_Testo proposto_.
☆ ☆ ☆ ☆ ☆ ☆ ☆

Maggio 1st, 2012 Riccardo Fucile
ANCHE SENZA CERCHIO IL SENATUR TENTA IL COLPO “MAGICO”: MARONI, CHE AVEVA ANNUNCIATO CHE AVREBBE VOTATO BOSSI IN CASO DI SUA CANDIDATURA, SI E’ FREGATO DA SOLO…LA RIVOLUZIONE ANNUNCIATA SI RISOLVERA’ IN UN PATERACCHIO ALL’ITALIANA
Sindaci come guerrieri. Roberto Maroni usa questa immagine e lanciare la protesta fiscale al raduno della «Lega Unita» di Zanica, nella Bergamasca.
Dal palco detta la linea, accanto a lui c’è Umberto Bossi che poi prende parola e chiude gli interventi, a dispetto delle previsioni che volevano invece fosse l’ex ministro dell’Interno a parlare per ultimo con quella scansione da scaletta che fra i lumbard individua il peso dei leader.
Ancora Bossi, a margine del comizio, risponde a una domanda diretta dei giornalisti: si candiderà o no al congresso federale convocato per la fine di giugno?
«Sì, penso di sì. Per forza, per la gente».
E aggiunge: «Altrimenti la gente pensa che non siamo uniti. Lo farò se serve a tenere unita la Lega».
La notizia viene battuta dalle agenzie e a stretto giro arriva un comunicato di Roberto Castelli: «La Lega ha bisogno di Bossi ancora per molto».
Il tema sembra però cadere durante il pranzo a cui lo Stato maggiore presenzia dopo il comizio, con alcuni commenti rilasciati ai cronisti solo alla fine del pomeriggio: «Se Bossi si ricandiderà ? Io lo voterò», dice l’europarlamentare Francesco Speroni.

☆ ☆ ☆ ☆ ☆ ☆ ☆

_Consegna 1_.
Riscrivi parola per parola l'intero testo sul raduno della Lega a Zanica.

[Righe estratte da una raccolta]
☆ ☆ ☆ ☆ ☆ ☆ ☆

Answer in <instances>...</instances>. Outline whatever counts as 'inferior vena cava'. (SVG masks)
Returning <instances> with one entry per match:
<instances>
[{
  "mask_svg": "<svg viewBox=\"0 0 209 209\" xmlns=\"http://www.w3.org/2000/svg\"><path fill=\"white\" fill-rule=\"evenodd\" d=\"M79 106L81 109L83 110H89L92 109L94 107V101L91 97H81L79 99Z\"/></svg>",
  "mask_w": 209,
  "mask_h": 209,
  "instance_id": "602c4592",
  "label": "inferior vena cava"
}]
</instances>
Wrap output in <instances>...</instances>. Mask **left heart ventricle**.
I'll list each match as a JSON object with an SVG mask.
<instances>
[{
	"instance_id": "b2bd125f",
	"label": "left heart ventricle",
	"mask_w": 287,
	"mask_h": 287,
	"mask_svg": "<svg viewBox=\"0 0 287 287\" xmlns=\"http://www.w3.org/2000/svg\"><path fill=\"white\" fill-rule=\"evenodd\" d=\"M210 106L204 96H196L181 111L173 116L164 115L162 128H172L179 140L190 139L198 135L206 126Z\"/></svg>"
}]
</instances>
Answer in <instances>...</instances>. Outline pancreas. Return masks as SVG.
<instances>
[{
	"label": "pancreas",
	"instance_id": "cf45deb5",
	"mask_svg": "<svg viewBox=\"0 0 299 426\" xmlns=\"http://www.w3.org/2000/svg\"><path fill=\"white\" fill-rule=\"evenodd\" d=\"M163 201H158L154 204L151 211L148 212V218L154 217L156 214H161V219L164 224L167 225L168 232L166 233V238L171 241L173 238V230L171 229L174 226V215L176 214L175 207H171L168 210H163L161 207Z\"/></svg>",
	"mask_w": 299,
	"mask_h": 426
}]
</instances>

☆ ☆ ☆ ☆ ☆ ☆ ☆

_Consegna 2_.
Trascrivi fedelmente le righe della raccolta dalla riga che contiene "Answer in <instances>...</instances>. Outline pancreas." fino all'ultima riga della raccolta, comprese entrambe.

_Risposta corretta 1_.
Maggio 1st, 2012 Riccardo Fucile
ANCHE SENZA CERCHIO IL SENATUR TENTA IL COLPO “MAGICO”: MARONI, CHE AVEVA ANNUNCIATO CHE AVREBBE VOTATO BOSSI IN CASO DI SUA CANDIDATURA, SI E’ FREGATO DA SOLO…LA RIVOLUZIONE ANNUNCIATA SI RISOLVERA’ IN UN PATERACCHIO ALL’ITALIANA
Sindaci come guerrieri. Roberto Maroni usa questa immagine e lanciare la protesta fiscale al raduno della «Lega Unita» di Zanica, nella Bergamasca.
Dal palco detta la linea, accanto a lui c’è Umberto Bossi che poi prende parola e chiude gli interventi, a dispetto delle previsioni che volevano invece fosse l’ex ministro dell’Interno a parlare per ultimo con quella scansione da scaletta che fra i lumbard individua il peso dei leader.
Ancora Bossi, a margine del comizio, risponde a una domanda diretta dei giornalisti: si candiderà o no al congresso federale convocato per la fine di giugno?
«Sì, penso di sì. Per forza, per la gente».
E aggiunge: «Altrimenti la gente pensa che non siamo uniti. Lo farò se serve a tenere unita la Lega».
La notizia viene battuta dalle agenzie e a stretto giro arriva un comunicato di Roberto Castelli: «La Lega ha bisogno di Bossi ancora per molto».
Il tema sembra però cadere durante il pranzo a cui lo Stato maggiore presenzia dopo il comizio, con alcuni commenti rilasciati ai cronisti solo alla fine del pomeriggio: «Se Bossi si ricandiderà ? Io lo voterò», dice l’europarlamentare Francesco Speroni.

_Risposta corretta 2_.
Answer in <instances>...</instances>. Outline pancreas. Return masks as SVG.
<instances>
[{
	"label": "pancreas",
	"instance_id": "cf45deb5",
	"mask_svg": "<svg viewBox=\"0 0 299 426\" xmlns=\"http://www.w3.org/2000/svg\"><path fill=\"white\" fill-rule=\"evenodd\" d=\"M163 201H158L154 204L151 211L148 212V218L154 217L156 214H161V219L164 224L167 225L168 232L166 233V238L171 241L173 238V230L171 229L174 226V215L176 214L175 207H171L168 210H163L161 207Z\"/></svg>",
	"mask_w": 299,
	"mask_h": 426
}]
</instances>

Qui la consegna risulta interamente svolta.